In the Drupal issue below, condense the paragraph beginning "2) The API for table alteration" into a short bulleted list that keeps its main points.

# Passage

━━━━━━━━━━━━━━━━━━━━━━━━━━━━━━

Download & Extend

Update Schema API to make it more usable

Project:Drupal core
Version:8.x-dev
Component:database system
Category:task
Priority:major
Assigned:Unassigned
Status:active
Issue tags:DX (Developer Experience), Needs committer feedback, Schema API

Issue Summary

Right now, Schema API has a few problems.

1) The API for table creation and modification is completely different than the rest of the DB layer, because it's still wacky functions with big arrays rather than fluent method chaining.

2) The API for table alteration doesn't allow multiple alter commands in one query, which in some cases is totally nuts for performance, especially when creating or manipulating indexes. It also leads to some crazy footwork to get around not having an index in places, such as: http://drupal.org/node/159329

So the solution is to make Schema API suck less. I see two possible approaches. (Neither of these affect hook_schema(). That's a layer above all of this.)

1) Introduce DDL query builders, along these lines:

<?php
db_alter
('tablename')

━━━━━━━━━━━━━━━━━━━━━━━━━━━━━━

# Supplied records
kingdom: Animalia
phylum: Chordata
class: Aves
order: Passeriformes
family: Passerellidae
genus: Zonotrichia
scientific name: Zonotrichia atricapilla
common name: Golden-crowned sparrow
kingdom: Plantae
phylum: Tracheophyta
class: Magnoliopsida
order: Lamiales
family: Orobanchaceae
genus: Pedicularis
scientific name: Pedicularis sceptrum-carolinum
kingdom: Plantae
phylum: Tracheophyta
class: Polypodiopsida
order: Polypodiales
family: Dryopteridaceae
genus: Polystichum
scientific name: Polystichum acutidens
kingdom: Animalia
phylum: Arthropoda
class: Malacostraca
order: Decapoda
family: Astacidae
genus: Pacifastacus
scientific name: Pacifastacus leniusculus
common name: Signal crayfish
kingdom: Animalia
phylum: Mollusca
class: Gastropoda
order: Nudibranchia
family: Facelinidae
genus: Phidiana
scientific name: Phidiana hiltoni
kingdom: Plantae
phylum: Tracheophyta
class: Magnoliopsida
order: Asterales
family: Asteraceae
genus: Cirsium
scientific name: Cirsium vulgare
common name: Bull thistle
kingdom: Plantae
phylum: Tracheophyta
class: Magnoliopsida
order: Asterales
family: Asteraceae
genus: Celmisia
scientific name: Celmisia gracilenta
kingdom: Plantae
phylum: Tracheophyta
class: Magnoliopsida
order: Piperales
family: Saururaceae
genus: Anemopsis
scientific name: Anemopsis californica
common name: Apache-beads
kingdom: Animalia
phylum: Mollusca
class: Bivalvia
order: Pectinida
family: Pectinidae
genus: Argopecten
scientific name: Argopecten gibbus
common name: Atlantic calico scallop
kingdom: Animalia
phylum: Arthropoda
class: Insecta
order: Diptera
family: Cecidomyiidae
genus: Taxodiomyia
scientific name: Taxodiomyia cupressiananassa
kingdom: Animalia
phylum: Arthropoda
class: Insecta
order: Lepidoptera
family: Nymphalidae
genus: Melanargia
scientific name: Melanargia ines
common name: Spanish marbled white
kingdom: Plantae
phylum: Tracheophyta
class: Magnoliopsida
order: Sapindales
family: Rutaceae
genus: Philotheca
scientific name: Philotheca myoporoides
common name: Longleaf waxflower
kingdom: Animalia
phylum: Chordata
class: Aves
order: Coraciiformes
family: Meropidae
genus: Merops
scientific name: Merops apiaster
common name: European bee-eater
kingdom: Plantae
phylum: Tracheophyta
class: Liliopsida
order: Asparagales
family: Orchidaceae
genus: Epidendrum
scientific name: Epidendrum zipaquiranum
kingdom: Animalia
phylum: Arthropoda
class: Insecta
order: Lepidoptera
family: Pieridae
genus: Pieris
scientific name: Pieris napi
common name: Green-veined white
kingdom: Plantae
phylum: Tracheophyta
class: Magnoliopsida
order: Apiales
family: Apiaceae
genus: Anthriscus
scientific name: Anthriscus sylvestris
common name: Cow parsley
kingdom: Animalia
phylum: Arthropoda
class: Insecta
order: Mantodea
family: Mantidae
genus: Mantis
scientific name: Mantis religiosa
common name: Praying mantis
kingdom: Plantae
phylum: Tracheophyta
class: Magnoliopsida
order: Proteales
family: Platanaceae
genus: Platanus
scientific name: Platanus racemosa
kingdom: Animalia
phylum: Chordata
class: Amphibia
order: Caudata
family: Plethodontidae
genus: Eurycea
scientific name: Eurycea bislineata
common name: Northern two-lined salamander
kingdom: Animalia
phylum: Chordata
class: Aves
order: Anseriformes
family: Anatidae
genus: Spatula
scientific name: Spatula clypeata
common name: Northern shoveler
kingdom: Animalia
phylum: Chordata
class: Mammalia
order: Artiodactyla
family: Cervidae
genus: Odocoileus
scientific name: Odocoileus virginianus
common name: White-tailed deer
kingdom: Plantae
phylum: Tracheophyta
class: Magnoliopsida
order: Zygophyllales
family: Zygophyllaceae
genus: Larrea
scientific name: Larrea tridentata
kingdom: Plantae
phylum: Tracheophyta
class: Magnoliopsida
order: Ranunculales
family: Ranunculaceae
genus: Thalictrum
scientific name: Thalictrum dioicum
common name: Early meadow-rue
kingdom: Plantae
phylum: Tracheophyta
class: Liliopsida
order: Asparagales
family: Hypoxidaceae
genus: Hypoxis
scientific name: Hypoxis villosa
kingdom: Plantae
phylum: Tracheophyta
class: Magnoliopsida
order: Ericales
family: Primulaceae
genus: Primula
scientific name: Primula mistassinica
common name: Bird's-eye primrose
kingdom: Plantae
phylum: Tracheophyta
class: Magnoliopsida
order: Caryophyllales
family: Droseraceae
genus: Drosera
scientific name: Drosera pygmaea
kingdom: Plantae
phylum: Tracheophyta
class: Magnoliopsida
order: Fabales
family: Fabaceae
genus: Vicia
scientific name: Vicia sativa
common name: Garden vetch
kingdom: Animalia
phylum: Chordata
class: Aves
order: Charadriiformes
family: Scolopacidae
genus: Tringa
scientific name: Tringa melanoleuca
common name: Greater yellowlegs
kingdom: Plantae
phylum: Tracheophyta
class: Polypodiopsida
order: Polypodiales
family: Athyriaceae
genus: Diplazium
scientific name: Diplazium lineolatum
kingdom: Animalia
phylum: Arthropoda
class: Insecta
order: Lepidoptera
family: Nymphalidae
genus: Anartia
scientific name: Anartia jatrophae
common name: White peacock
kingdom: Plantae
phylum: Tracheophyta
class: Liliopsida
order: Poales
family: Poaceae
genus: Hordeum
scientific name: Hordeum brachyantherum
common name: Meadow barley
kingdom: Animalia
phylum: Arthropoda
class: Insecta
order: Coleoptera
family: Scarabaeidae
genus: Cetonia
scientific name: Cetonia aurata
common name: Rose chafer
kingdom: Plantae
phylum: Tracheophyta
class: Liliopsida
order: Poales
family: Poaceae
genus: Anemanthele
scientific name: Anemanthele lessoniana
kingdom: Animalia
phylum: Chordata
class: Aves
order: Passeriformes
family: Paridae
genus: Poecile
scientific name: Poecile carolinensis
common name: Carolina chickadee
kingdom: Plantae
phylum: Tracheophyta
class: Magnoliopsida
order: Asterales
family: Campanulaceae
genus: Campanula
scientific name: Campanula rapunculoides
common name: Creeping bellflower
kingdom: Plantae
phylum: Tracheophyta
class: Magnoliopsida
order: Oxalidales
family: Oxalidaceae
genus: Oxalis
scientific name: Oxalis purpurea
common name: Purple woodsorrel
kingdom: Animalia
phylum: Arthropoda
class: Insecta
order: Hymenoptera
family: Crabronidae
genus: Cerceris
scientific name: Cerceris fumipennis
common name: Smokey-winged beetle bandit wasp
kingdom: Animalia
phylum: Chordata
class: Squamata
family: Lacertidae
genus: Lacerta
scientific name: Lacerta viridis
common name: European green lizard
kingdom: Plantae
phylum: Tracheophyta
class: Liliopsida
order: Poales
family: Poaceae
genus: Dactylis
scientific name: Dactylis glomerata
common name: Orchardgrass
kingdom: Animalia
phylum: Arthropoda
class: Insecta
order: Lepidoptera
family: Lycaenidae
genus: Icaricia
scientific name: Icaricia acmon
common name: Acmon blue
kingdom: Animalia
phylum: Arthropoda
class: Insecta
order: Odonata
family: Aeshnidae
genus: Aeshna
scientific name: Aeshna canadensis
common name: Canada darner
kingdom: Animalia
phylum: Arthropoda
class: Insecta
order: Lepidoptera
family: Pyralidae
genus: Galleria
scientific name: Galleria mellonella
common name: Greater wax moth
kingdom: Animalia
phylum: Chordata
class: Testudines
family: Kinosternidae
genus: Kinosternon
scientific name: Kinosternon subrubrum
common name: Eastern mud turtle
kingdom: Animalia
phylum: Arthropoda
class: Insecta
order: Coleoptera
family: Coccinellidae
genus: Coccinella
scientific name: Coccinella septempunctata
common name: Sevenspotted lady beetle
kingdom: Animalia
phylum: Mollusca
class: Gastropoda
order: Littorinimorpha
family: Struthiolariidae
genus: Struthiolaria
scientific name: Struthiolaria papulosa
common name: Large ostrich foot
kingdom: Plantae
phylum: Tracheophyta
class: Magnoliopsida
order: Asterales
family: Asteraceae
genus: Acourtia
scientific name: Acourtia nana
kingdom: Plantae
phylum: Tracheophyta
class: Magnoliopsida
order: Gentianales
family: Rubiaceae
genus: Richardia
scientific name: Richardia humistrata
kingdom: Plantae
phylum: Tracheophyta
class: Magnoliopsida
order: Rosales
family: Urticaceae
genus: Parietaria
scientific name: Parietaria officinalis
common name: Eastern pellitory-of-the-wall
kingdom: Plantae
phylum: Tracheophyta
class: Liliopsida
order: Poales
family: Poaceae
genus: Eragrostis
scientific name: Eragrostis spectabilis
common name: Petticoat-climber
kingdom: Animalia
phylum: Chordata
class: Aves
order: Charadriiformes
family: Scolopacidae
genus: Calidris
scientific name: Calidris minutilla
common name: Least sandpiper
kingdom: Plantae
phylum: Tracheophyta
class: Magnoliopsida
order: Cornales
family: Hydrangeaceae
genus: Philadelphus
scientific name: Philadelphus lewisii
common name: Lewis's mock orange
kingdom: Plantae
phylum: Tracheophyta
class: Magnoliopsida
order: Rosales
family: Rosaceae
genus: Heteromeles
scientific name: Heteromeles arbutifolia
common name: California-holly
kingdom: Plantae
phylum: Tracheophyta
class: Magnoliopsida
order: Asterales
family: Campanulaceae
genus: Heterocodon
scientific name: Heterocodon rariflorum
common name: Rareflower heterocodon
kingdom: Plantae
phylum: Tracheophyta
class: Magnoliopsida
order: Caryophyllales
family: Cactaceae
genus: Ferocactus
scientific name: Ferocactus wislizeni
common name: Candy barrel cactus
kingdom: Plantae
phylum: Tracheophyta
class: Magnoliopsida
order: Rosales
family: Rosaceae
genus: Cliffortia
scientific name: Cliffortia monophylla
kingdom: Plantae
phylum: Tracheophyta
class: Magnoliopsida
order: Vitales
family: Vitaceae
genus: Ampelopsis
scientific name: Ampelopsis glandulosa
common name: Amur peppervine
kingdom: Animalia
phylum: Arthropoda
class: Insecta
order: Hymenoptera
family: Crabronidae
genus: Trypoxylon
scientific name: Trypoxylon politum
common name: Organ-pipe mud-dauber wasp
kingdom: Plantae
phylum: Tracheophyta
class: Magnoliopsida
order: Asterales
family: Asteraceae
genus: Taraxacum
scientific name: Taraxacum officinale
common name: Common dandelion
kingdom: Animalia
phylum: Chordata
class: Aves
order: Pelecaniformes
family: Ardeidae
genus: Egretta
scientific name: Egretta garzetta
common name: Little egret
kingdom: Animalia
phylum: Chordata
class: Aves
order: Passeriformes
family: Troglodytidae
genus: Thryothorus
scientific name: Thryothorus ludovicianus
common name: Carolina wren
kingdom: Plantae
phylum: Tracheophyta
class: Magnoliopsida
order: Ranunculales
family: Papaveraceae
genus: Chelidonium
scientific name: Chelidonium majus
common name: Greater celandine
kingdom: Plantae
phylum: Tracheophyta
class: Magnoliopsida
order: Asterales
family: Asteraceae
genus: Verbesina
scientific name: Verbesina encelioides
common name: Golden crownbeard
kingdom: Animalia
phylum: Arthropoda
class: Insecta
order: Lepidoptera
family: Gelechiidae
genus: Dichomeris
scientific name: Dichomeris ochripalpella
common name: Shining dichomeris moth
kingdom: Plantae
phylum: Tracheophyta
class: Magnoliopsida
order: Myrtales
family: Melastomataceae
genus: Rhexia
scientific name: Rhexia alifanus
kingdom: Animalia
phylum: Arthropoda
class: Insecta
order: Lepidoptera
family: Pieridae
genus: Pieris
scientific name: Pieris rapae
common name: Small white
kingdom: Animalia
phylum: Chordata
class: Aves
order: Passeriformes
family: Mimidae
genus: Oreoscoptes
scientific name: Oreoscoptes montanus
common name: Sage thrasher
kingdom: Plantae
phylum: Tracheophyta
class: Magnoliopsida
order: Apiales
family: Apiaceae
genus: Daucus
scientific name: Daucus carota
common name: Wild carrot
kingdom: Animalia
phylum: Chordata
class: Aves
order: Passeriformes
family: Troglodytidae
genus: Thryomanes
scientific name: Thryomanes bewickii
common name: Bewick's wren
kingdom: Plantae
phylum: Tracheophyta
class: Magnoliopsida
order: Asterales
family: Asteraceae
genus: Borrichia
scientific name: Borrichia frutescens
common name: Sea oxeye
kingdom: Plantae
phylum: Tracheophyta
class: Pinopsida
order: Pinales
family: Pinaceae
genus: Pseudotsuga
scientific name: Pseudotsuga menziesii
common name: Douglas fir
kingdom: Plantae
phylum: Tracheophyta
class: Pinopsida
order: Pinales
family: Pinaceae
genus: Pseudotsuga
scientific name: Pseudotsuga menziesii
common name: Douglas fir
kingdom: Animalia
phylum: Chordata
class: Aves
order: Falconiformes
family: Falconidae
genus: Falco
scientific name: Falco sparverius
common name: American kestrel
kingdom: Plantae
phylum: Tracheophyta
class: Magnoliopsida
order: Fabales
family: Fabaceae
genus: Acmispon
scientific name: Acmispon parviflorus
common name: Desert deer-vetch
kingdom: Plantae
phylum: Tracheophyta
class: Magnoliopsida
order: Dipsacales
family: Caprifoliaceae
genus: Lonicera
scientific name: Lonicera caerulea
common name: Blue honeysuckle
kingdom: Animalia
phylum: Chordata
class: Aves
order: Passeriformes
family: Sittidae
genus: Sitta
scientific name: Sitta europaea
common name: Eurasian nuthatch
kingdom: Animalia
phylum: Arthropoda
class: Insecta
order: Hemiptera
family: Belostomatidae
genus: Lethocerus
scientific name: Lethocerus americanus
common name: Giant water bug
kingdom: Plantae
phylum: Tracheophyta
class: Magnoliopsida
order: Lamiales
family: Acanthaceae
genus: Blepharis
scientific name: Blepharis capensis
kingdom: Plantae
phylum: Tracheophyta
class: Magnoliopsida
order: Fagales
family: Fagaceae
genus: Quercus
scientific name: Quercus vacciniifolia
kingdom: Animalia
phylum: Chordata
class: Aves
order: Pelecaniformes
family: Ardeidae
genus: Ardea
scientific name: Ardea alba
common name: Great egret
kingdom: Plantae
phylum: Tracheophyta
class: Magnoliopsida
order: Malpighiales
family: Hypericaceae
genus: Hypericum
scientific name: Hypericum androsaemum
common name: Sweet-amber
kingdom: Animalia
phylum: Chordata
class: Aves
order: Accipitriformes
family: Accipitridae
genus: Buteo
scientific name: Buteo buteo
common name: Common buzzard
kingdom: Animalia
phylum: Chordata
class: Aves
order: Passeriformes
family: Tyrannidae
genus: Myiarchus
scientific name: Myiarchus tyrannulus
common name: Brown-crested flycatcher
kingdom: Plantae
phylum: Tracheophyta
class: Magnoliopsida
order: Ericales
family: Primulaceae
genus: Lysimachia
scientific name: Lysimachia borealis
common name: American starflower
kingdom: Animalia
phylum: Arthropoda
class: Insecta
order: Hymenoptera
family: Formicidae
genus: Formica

━━━━━━━━━━━━━━━━━━━━━━━━━━━━━━

# Answer to the problem
- The table-alteration API permits only one alter command per query.
- In some cases this severely hurts performance, especially when creating or manipulating indexes.
- It also forces awkward workarounds where an index is missing, such as http://drupal.org/node/159329.